I’ve always kind of had an internal war between wishing I was a super stylish girl and hating the super stylish girl. I was raised by my dad (and later step-mom) for all those influential years where girls learn to explore their fashion tastes and try out terrible hairstyles and learn how to accessorize. My step mother is a very nice woman with generally AWFUL taste. My dad is very much a dude’s dude working-class kinda guy. He picks out a new outfit for a fancy event from Goodwill, and considers a Hawaiian button down church-appropriate. My mother has spent my life telling me that vanity is the worst thing anyone can embrace—and I can get behind this on a very VERY extreme platform, but she views any kind of care about clothes, appearance, etc to be a character flaw.

Ok, so needless to say I always feel like the most boring shirt in the room. Generally speaking, I keep my wardrobe pretty simple, innocuous. I don’t make bold fashion statements, I don’t do, like, animal prints and stuff. I mean, you do you—I just don’t like that on me. When I was smaller, I cared more. I liked shopping and felt good in new clothes, I did my hair often, I enjoyed putting on makeup most days and finding cute earrings. I LOVED shoes and bags, just in an Old Navy/Target price range. As I have gained weight, I have felt so unattractive and so matter-of-fact about my appearance that I have stopped caring what I see. I mean, like I still shower and brush my teeth and wear clothes in good repair and stuff, but when I try on a shirt for work and I look frumpy, it’s fine—because no matter what I put on, I’m going to look much older than I should and frumpy, because of my weight. And it has been going on for so long now that I sort of forgot that I think I can be pretty—that I am capable of looking NICE. Not passable—looking GOOD. It is size related, but deeper than that. I worked at this TERRIBLE job for two years. Terrible terrible—the kind of job where you cry before you go in, on your lunch break, and after work EVERY DAY. It was a very valuable lesson, but I am not grateful I learned it. While I was there, I was depressed, and gained more weight, which made me depressed about that too. One day I came into work with full makeup, my hair done and a nice outfit, because I had personal appointment. Everyone in my office ooh’d and aww’d and were genuinely surprised. Do you know how it feels to realize someone is genuinely surprised to learn you can look nice? It’s awful. I was so horrified to learn that I looked SO BAD most of the time that makeup and a cute top were enough to lastingly shock people who have seen me daily for years. After leaving that job, my appearance improved (did you know not crying and sleeping well and stuff makes a huge difference?) and I remembered that I do actually care how I look. I started wearing makeup more often and spending more thought on my clothes and finally diet.

(Tasks to carry out)
**a)** Write out the part of the post about clothes and appearance between "I’ve always kind" and "a character flaw.", inclusive.
**b)** Decide whether each statement agrees with the post about clothes and appearance: (i) The writer's dad considers a Hawaiian button-down shirt suitable for church. (ii) The writer's mother encouraged caring about clothes. (iii) The writer stayed at the terrible job for three years. Answer yes or no for each, and quote the words that decide it.

(Recorded information)
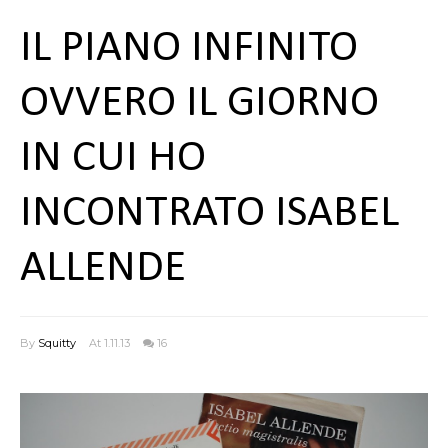
IL PIANO INFINITO
OVVERO IL GIORNO
IN CUI HO
INCONTRATO ISABEL
ALLENDE
By
Squitty
At 1.11.13
16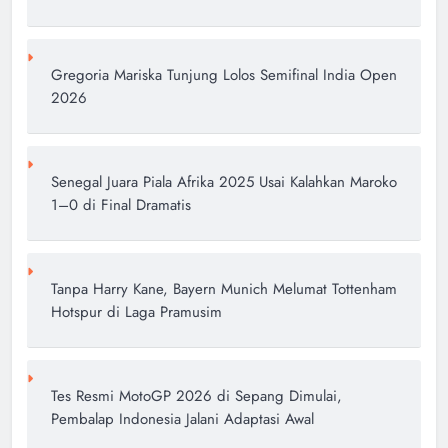
Gregoria Mariska Tunjung Lolos Semifinal India Open
2026
Senegal Juara Piala Afrika 2025 Usai Kalahkan Maroko
1–0 di Final Dramatis
Tanpa Harry Kane, Bayern Munich Melumat Tottenham
Hotspur di Laga Pramusim
Tes Resmi MotoGP 2026 di Sepang Dimulai,
Pembalap Indonesia Jalani Adaptasi Awal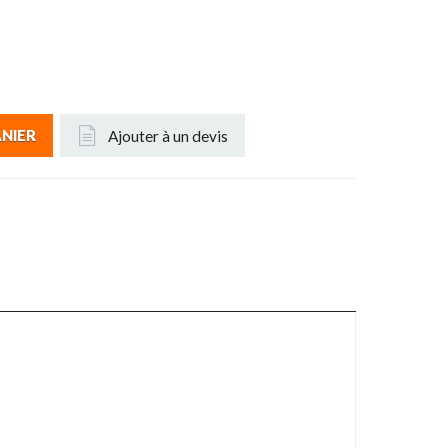
Ajouter à un devis
ANIER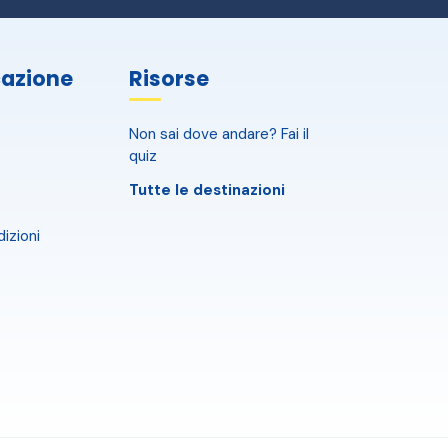
azione
Risorse
Non sai dove andare? Fai il
quiz
Tutte le destinazioni
izioni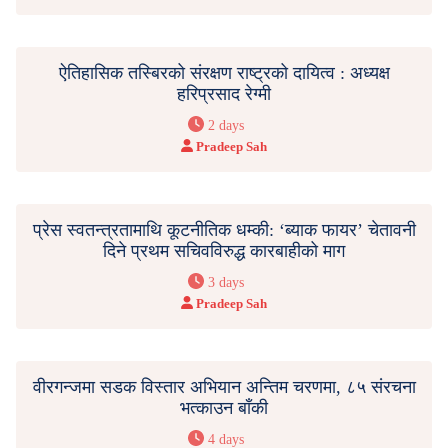
ऐतिहासिक तस्बिरको संरक्षण राष्ट्रको दायित्व : अध्यक्ष
हरिप्रसाद रेग्मी
2 days
Pradeep Sah
प्रेस स्वतन्त्रतामाथि कूटनीतिक धम्की: ‘ब्याक फायर’ चेतावनी
दिने प्रथम सचिवविरुद्ध कारबाहीको माग
3 days
Pradeep Sah
वीरगन्जमा सडक विस्तार अभियान अन्तिम चरणमा, ८५ संरचना
भत्काउन बाँकी
4 days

(Written responses)
**a)**
I’ve always kind of had an internal war between wishing I was a super stylish girl and hating the super stylish girl. I was raised by my dad (and later step-mom) for all those influential years where girls learn to explore their fashion tastes and try out terrible hairstyles and learn how to accessorize. My step mother is a very nice woman with generally AWFUL taste. My dad is very much a dude’s dude working-class kinda guy. He picks out a new outfit for a fancy event from Goodwill, and considers a Hawaiian button down church-appropriate. My mother has spent my life telling me that vanity is the worst thing anyone can embrace—and I can get behind this on a very VERY extreme platform, but she views any kind of care about clothes, appearance, etc to be a character flaw.

**b)**
(i) Yes: "considers a Hawaiian button down church-appropriate"
(ii) No: "she views any kind of care about clothes, appearance, etc to be a character flaw"
(iii) No: "I worked at this TERRIBLE job for two years."